Serupa
ucap perempuan
Ada suatu masa ketika saya berteman dengan seseorang, yang bagi saya, dan teman-teman saya lainnya, terasa ganjil. Ia seorang
selebritis di lingkungan seni dan budaya, terutama di kalangan masyarakat kelas
atas (crème
de la crème).
Penampilan sehari-harinya gagah, selalu berjalan tegak menengadah, dengan
langkah cukup tegap, tatapannya pun tajam; tetapi saat bercakap-cakap muncullah
sesekali gerakan tubuh yang tak sesuai dengan gendernya. Rumor di sekitar kami
mengatakan dia gay, tapi saya dan juga beberapa teman
lainnya yang dekat dengannya, tak pernah menyinggung hal itu di depannya. Kami
seperti sepakat bahwa itu adalah urusan pribadinya, tak seharusnya kami
mencampurinya. Kami berpura-pura tak tahu apa-apa, dan segala urusan
sehari-hari berjalan baik-baik saja.
Tentu ada saja suatu waktu di mana dia tak ada,
kami pun mempergunjingkannya. Melihat sosok teman-temannya yang sejenis, saya
pernah merasani, “Kok tampilan mereka rata-rata seperti orang Yunani ya?” Yang
sempat ditimpali oleh salah seorang teman, “Itu tidak salah, karena Yunani
memang asal muasal homoseksual.” Walau pernyataan ini terkesan menyederhanakan
dan bisa diperdebatkan, saya tak memperpanjangnya.

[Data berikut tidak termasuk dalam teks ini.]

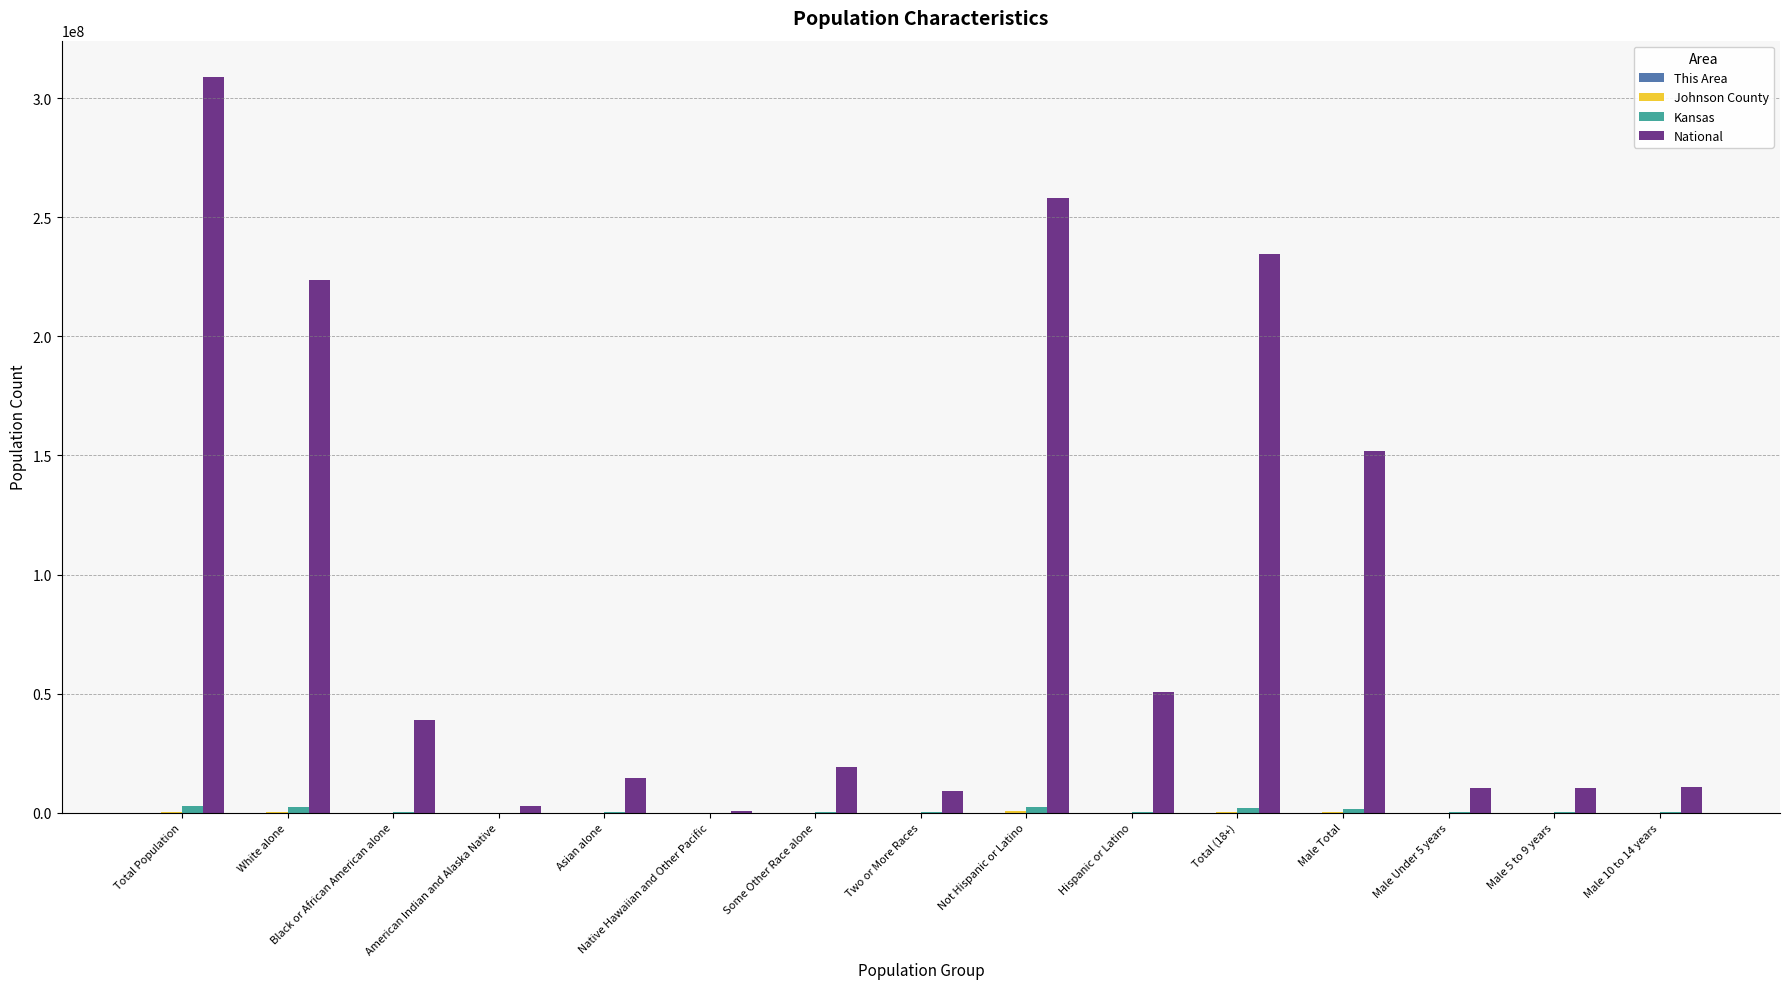

Which series has the widest spread of values?

National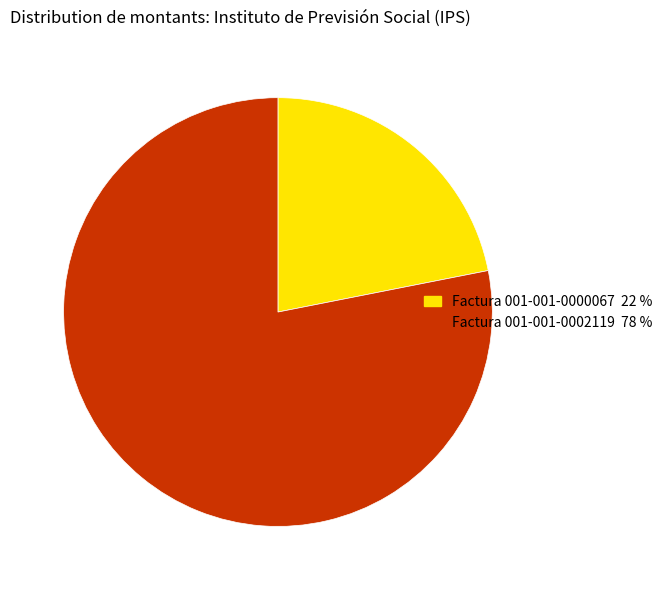

Rank the categories by value from lowest to highest.

Factura 001-001-0000067, Factura 001-001-0002119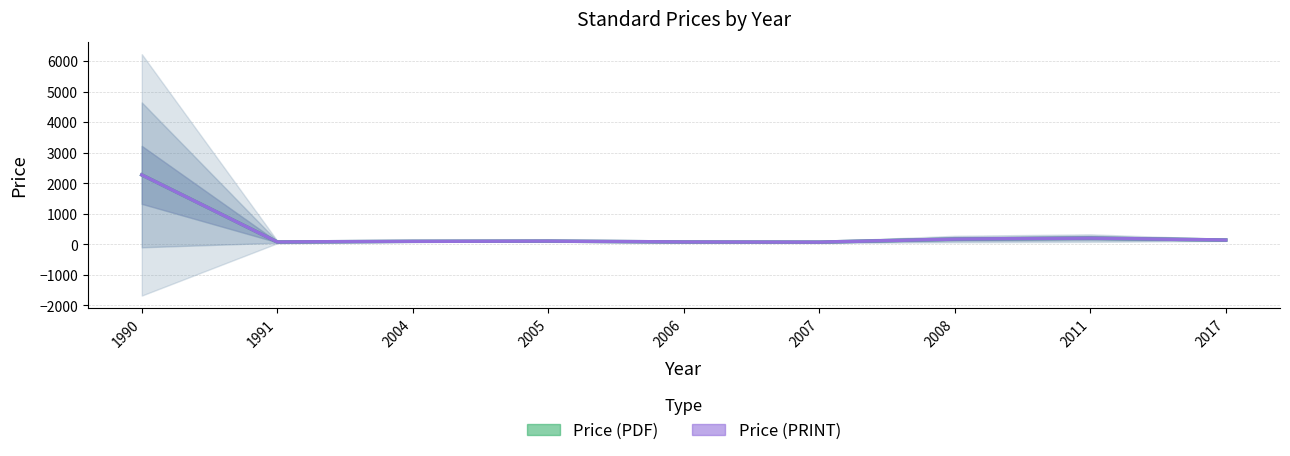

Reading left to right, transcribe all the data shown in this chart.

Price (PDF): 2281.0	81.5	103.1	110.8	82.2	76.8	177.0	208.0	146.0
Price (PRINT): 2281.0	81.5	103.1	110.8	82.2	76.8	177.0	208.0	146.0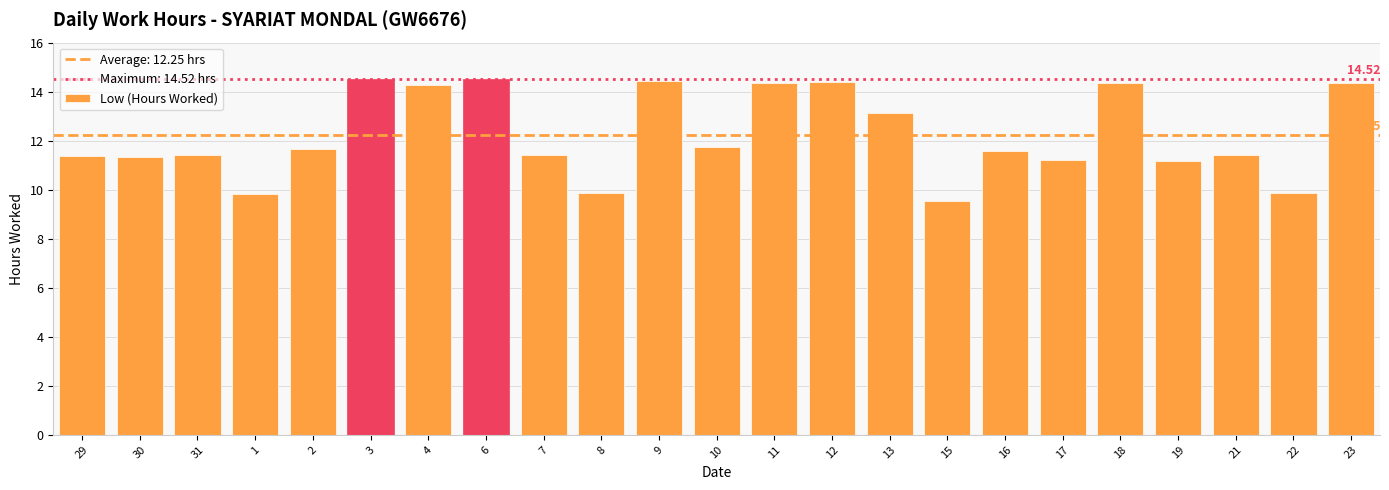

What is the sum of the values at 7 and 12?

25.8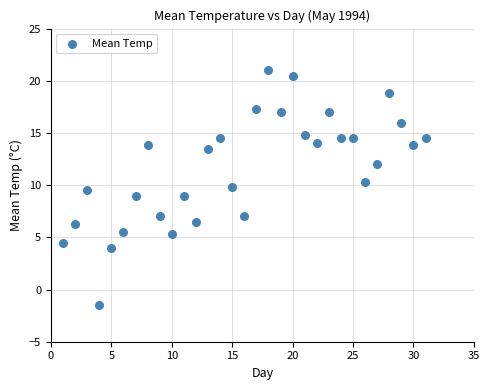

What is the range of X values (max minus min)?

30.0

Suatu sore, saya diajak oleh teman saya yang gay itu ke rumah salah seorang teman
yang juga dikenal sebagai gay untuk suatu urusan bisnis. Itu menjadi saat pertama saya menyaksikan
sendiri perubahan dramatis dari seseorang yang sehari-harinya berpenampilan
lelaki tiba-tiba berucap serupa perempuan. Saya terkejut melihat teman saya
yang beberapa menit sebelumnya masih berbicara dengan nada dan sikap pria,
ketika berhadapan dengan sesama jenisnya bisa seperti lunglai dan sontak
menjadi gemulai. Untuk sesaat saya tak lagi bisa mengenali teman saya itu.
Seperti ada pribadi liyan yang tengah merasuki tubuhnya. Saya sangat syok!
Dan ketika untuk kedua kalinya saya diajak
mengunjungi rumah temannya itu lagi, kali ini untuk suatu jamuan makan malam,
serta merta saya menolaknya. Saya masih trauma dengan pengalaman yang lalu. Ia
bersikeras, bahkan menjemput saya jelang acara dimulai. Saya tetap menolaknya.
Pergi dengan setengah kesal dari rumah saya, rupanya ia berhasil mengajak teman
lainnya, seorang bulé yang
berprofesi sebagai desainer lanskap. Keesokan harinya, ketika saya berjumpa
dengan teman bulé itu, ia menyatakan penyesalannya telah menghadiri acara itu.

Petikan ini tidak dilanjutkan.